PROBLEM REQUIREMENTS:
Pull out every line with the word "down" from the entries below.

DATA TO EXAMINE:
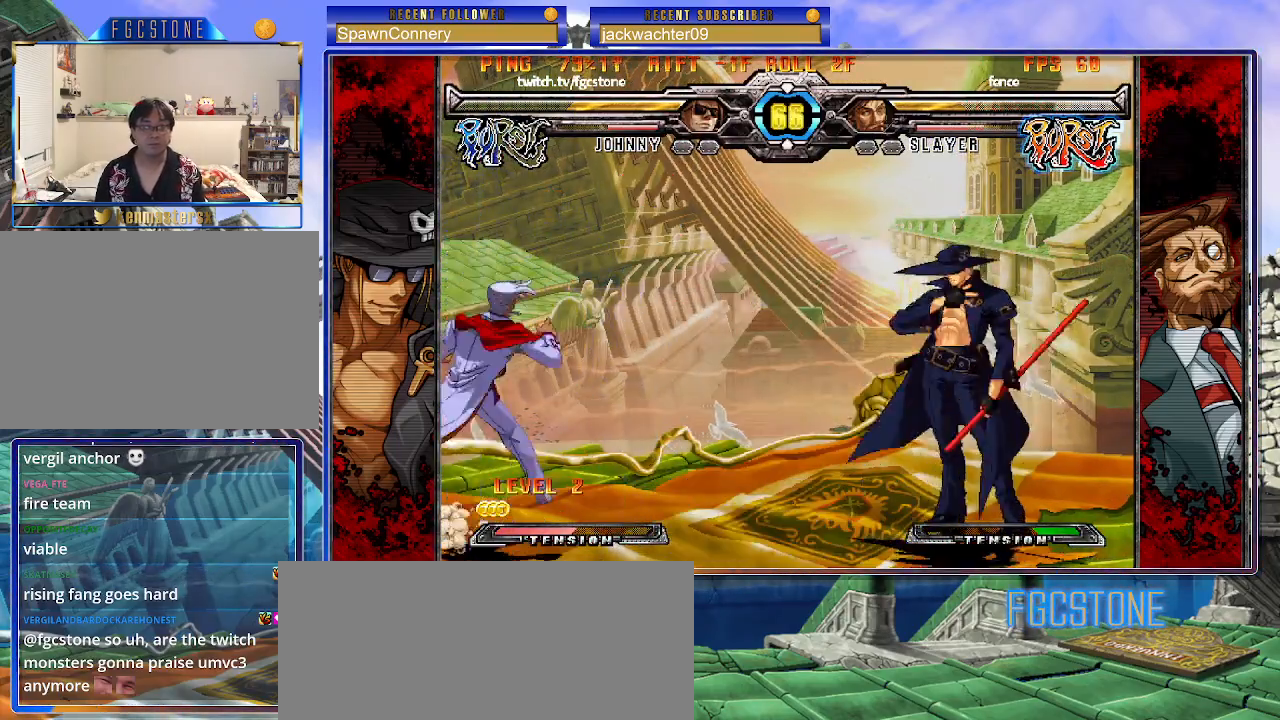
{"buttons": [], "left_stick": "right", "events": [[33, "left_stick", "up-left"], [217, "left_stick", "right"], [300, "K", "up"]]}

--

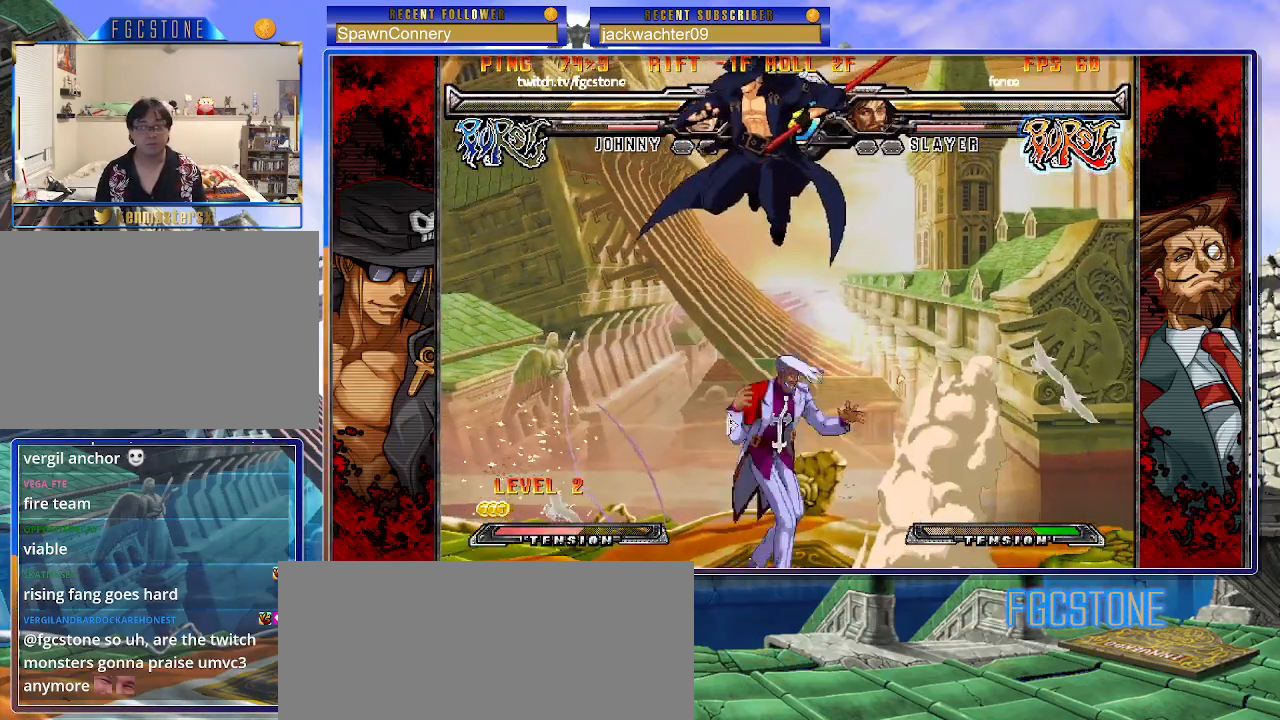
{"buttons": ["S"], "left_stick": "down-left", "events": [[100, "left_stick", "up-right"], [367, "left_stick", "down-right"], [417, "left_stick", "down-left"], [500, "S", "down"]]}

---

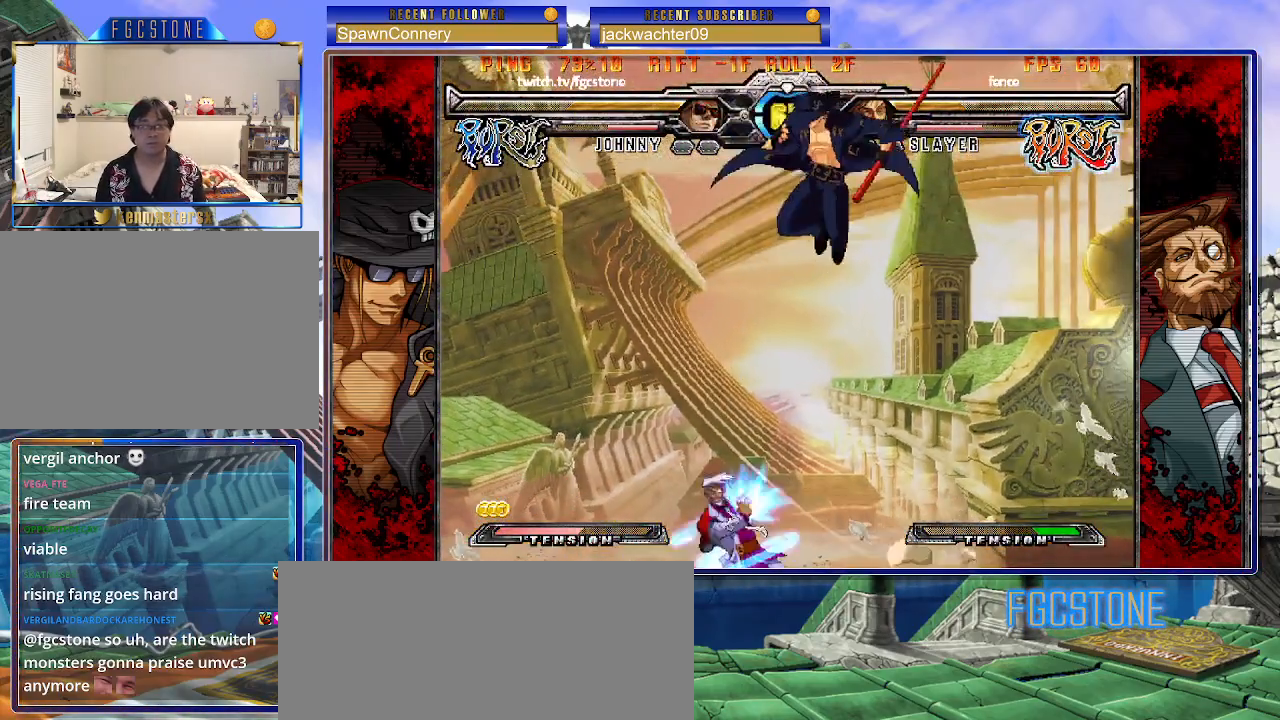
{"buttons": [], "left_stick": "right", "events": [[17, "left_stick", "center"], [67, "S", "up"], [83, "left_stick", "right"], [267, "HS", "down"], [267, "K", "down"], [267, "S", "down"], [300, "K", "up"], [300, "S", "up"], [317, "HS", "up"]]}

ANSWER TO THE PROBLEM:
{"buttons": ["S"], "left_stick": "down-left", "events": [[100, "left_stick", "up-right"], [367, "left_stick", "down-right"], [417, "left_stick", "down-left"], [500, "S", "down"]]}
{"buttons": [], "left_stick": "right", "events": [[17, "left_stick", "center"], [67, "S", "up"], [83, "left_stick", "right"], [267, "HS", "down"], [267, "K", "down"], [267, "S", "down"], [300, "K", "up"], [300, "S", "up"], [317, "HS", "up"]]}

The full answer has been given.